> **Record list**
## Begin

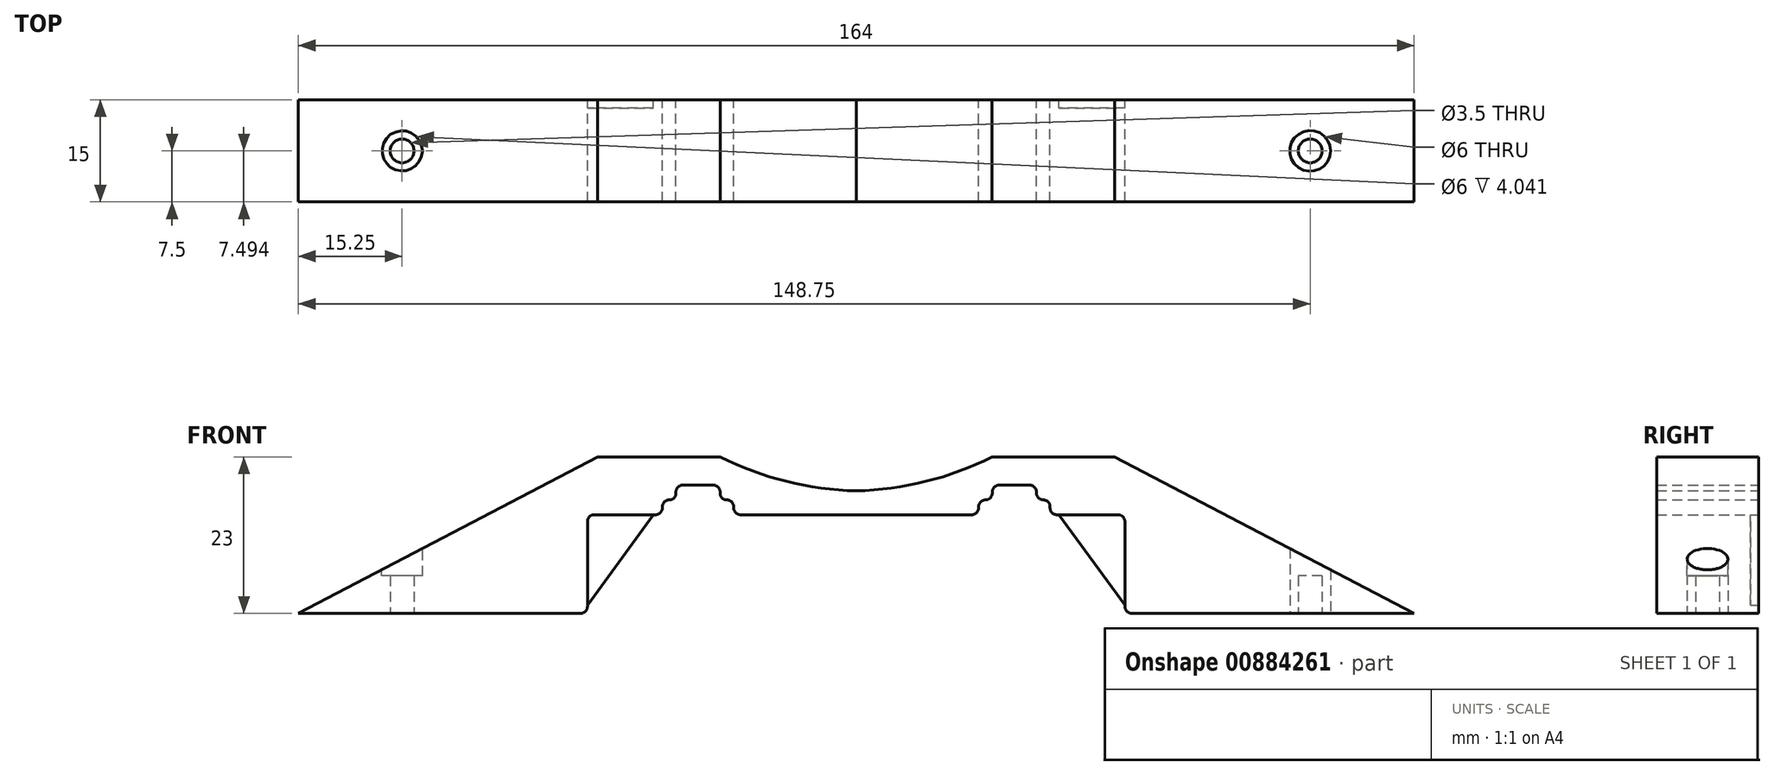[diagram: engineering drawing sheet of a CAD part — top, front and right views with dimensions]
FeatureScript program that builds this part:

## End
## Begin

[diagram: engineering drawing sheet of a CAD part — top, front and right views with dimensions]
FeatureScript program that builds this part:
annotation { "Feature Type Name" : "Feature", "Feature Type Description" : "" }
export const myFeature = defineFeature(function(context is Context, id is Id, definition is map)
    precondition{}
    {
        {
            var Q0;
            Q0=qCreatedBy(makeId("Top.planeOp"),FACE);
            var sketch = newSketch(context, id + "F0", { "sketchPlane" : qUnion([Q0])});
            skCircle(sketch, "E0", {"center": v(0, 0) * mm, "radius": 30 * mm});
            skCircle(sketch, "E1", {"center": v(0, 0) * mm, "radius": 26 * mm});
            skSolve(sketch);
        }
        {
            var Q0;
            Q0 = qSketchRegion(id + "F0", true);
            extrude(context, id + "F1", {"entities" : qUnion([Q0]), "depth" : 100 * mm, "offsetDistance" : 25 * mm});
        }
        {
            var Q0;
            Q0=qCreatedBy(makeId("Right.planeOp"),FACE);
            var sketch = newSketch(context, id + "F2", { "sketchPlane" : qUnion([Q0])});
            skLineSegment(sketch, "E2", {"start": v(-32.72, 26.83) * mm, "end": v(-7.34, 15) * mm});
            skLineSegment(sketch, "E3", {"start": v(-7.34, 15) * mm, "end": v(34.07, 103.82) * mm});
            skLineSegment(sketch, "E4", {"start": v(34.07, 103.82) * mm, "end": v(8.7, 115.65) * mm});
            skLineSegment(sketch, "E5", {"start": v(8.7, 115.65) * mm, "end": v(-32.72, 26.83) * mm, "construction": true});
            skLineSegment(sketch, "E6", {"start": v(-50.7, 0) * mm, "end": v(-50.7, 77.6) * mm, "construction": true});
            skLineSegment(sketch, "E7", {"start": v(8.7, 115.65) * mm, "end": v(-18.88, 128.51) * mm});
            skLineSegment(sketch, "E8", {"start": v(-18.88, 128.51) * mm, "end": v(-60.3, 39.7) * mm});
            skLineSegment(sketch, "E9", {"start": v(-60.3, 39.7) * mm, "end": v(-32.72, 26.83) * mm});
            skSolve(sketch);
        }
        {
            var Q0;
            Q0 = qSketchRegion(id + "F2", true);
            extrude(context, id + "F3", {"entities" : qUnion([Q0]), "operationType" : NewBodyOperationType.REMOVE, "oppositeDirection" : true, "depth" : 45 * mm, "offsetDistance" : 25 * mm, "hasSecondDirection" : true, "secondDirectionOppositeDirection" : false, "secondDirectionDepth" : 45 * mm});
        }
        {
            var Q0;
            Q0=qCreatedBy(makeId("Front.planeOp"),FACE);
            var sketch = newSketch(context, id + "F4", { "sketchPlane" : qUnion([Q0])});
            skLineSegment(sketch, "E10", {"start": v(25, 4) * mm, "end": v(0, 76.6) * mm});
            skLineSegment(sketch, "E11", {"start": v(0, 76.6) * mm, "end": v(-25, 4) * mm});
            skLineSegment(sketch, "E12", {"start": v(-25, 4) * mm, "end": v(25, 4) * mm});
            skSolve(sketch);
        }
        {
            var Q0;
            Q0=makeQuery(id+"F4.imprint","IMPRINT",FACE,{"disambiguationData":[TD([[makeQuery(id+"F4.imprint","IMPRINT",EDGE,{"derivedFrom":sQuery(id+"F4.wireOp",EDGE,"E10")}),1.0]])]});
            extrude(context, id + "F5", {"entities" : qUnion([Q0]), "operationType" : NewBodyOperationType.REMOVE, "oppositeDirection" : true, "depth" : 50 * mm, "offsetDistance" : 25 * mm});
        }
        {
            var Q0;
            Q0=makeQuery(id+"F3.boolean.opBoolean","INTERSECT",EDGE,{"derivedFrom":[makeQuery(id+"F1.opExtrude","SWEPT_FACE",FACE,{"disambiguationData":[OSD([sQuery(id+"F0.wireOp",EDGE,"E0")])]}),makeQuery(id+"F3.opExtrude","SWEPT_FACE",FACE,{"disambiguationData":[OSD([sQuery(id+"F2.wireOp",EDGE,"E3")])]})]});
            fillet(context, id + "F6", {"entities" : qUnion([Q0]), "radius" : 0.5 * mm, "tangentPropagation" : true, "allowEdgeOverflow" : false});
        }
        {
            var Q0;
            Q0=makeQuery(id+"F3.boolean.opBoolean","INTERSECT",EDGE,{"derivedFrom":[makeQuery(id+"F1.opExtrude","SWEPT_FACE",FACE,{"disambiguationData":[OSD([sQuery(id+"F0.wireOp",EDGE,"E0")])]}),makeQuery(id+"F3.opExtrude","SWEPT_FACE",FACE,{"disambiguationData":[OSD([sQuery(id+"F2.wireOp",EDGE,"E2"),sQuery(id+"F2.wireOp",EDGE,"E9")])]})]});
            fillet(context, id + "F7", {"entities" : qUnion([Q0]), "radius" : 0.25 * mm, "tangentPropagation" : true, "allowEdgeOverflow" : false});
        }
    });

## End

Which lines of the listing above contain the string "depth"? Gather each of them, copied in full.

> **Task solution**
            extrude(context, id + "F1", {"entities" : qUnion([Q0]), "depth" : 100 * mm, "offsetDistance" : 25 * mm});
            extrude(context, id + "F3", {"entities" : qUnion([Q0]), "operationType" : NewBodyOperationType.REMOVE, "oppositeDirection" : true, "depth" : 45 * mm, "offsetDistance" : 25 * mm, "hasSecondDirection" : true, "secondDirectionOppositeDirection" : false, "secondDirectionDepth" : 45 * mm});
            extrude(context, id + "F5", {"entities" : qUnion([Q0]), "operationType" : NewBodyOperationType.REMOVE, "oppositeDirection" : true, "depth" : 50 * mm, "offsetDistance" : 25 * mm});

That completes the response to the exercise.